The President of the Trinity Theological Seminary, Reverend Pro­fessor Kwabena Asamoah-Gya­du, has called for responsible citizenship to promote and sustain democracy through the collective interest of the society and goodwill towards humanity.

“Responsible citizenship is expected to issue graceful speech and other morally upright acts that inure to the benefit of the whole community so that families and communities flourish together,” he reiterated.

Rev. Prof. Asamoah-Gyadu ex­plained that God’s blessings came to those who did not compromise on the moral implications of faith and life and work towards the good of the community.

Delivering the J.B Danquah Memorial Lectures (Series 56), organised by the Ghana Academy of Arts and Sciences, in Accra, he noted that constructive citizenship is the tool to reverse the trend and channel efforts into building a Ghana which the citizenry could refer to as homeland without any reservations.

The three-day lecture was on the theme: “African Politics and the Mystical Realm- Religion and Governance in Post-Colonial Gha­na” with the subtitle: ‘Healing Our People-Contemporary Christianity, Citizenship, and Governance in Ghana’.

Rev. Prof. Asamoah-Gyadu observed that citizenship was the status of a person under law considered as the legal member of a sovereign state and to be a citizen, one was meant to belong since one’s belonging carried with it privileges and responsibilities.

“Citizenship is a means of per­sonal and communal affirmation which confers dignity, legitimacy and has implications for human rights because of the privileges and responsibilities associated with it.

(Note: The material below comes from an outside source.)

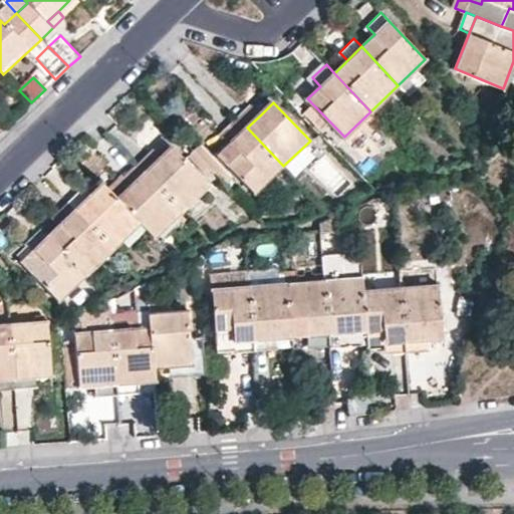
[(238,119),(247,127),(261,114),(252,105),(238,119)]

“The art of politics in the country has become a distraction and in some cases, destructive to national endeavour so Ghanaians need healing from rebellious atti­tudes to law and order, mediocrity and the poor sense of hygiene,” Rev. Prof. Asamoah-Gyadu be­moaned.

As part of his reflection on politics, he pointed out that in many countries, the loss of elections had been marked with bitterness and rejection as incumbent governments sought to manipulate systems of governance to perpetuate their regime, leading to some of the “bitterest” conflicts that ever happened in countries like Cote d’Ivoire, Liberia and recently, The Gambia.

Rev. Prof. Asamoah-Gyadu suggested moral purity to put the citizenry on the enabling path for profession of faith since Christians were supposed to be exemplary as far as per­sonal lifestyles were concerned, adding that“the manner in which people serve as private citizens and public servants has its own implications”.

According to Rev. Prof. Asa­moah-Gyadu, religiosity must inspire a new hermeneutics of citizenship created the awareness life and work must be governed by eternal human values which positively affected workplace ethics in terms of time and resource management.